Excerpt to read:
# Airscape Containers



## The Systemic Kid (Nov 23, 2012)

These arrived today. Thanks to @DavecUK for the heads.

Went for the S.S. - not cheap but great quality. Very satisfying suction when you pull out the plug. Sadly B.B. are awaiting stock but the The Coffee Pot Shop had them in stock.


----------



## Jony (Sep 8, 2017)

Nice, but I had a chuckle at sentence you just wrote, Re read it or someone proof read haha


----------



## The Systemic Kid (Nov 23, 2012)

Jony said:


> Nice, but I had a chuckle at sentence you just wrote, Re read it or someone proof read haha


Can't imagine what you mean


----------



## MildredM (Feb 13, 2017)

Airscape containers = very satisfying


----------



## Paul K (May 11, 2018)

@The Systemic Kid How much beans does the canisters hold?


----------



## J_Fo (Dec 24, 2017)

I've got a couple of these, they're great, and yes, plunging it in is very satisfying


----------



## Jony (Sep 8, 2017)

haha still smiling


----------



## icom102 (Aug 7, 2017)

Has the coffee pot shop got a website?

Required tasks:
A - Reproduce a passage from the Airscape thread, beginning at the words "# Airscape Containers" and stopping after "them in stock.".
B - In the Airscape thread, which shop had the containers in stock while B.B. was still waiting for stock?

Entries shown:
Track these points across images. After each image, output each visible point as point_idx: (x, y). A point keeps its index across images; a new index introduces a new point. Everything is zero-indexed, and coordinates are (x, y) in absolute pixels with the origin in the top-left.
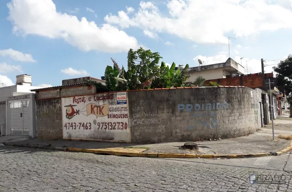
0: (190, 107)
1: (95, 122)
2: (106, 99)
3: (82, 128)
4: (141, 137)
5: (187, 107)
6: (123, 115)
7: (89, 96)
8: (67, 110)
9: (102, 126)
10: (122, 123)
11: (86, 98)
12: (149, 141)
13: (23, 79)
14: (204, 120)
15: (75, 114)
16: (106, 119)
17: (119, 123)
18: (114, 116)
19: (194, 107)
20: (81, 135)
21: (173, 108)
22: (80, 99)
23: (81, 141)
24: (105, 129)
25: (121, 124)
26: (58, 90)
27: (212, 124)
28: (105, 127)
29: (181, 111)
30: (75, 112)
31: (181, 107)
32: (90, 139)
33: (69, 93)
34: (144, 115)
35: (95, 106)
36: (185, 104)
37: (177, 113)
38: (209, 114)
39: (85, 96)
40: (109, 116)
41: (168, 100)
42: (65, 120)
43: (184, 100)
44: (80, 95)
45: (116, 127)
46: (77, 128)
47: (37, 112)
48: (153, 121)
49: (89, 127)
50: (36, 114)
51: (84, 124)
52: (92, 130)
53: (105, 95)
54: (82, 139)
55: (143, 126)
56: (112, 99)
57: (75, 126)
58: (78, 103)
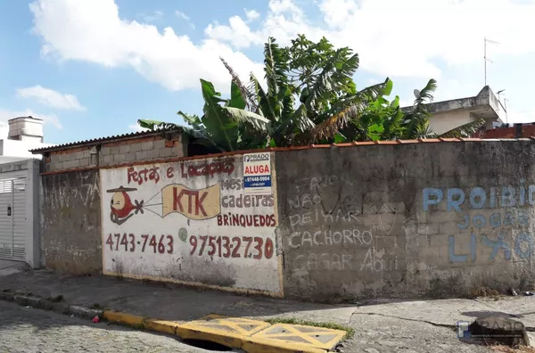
0: (456, 198)
1: (183, 234)
2: (213, 172)
3: (149, 248)
4: (314, 284)
5: (450, 198)
6: (261, 217)
7: (168, 165)
8: (112, 202)
9: (203, 246)
10: (259, 240)
11: (162, 169)
12: (337, 295)
13: (23, 126)
14: (496, 235)
15: (133, 211)
16: (212, 228)
17: (248, 239)
18: (236, 220)
19: (467, 197)
20: (146, 267)
21: (407, 199)
22: (146, 171)
23: (147, 282)
24: (211, 253)
25: (255, 244)
26: (94, 151)
27: (518, 248)
28: (211, 249)
29: (433, 210)
30: (133, 207)
31: (431, 197)
32: (171, 280)
33: (120, 158)
34: (321, 218)
35: (185, 192)
36: (444, 189)
37: (422, 216)
38: (508, 218)
39: (157, 165)
40: (222, 220)
41: (393, 176)
42: (108, 227)
43: (440, 175)
44: (147, 163)
45: (241, 251)
46: (136, 249)
47: (45, 203)
48: (348, 236)
49: (168, 248)
50: (43, 209)
51: (154, 238)
52: (176, 255)
53: (210, 160)
54: (151, 278)
55: (319, 249)
56: (230, 171)
57: (132, 242)
58: (140, 183)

Answers for this exercise:
A -
# Airscape Containers



## The Systemic Kid (Nov 23, 2012)

These arrived today. Thanks to @DavecUK for the heads.

Went for the S.S. - not cheap but great quality. Very satisfying suction when you pull out the plug. Sadly B.B. are awaiting stock but the The Coffee Pot Shop had them in stock.

B - The Coffee Pot Shop.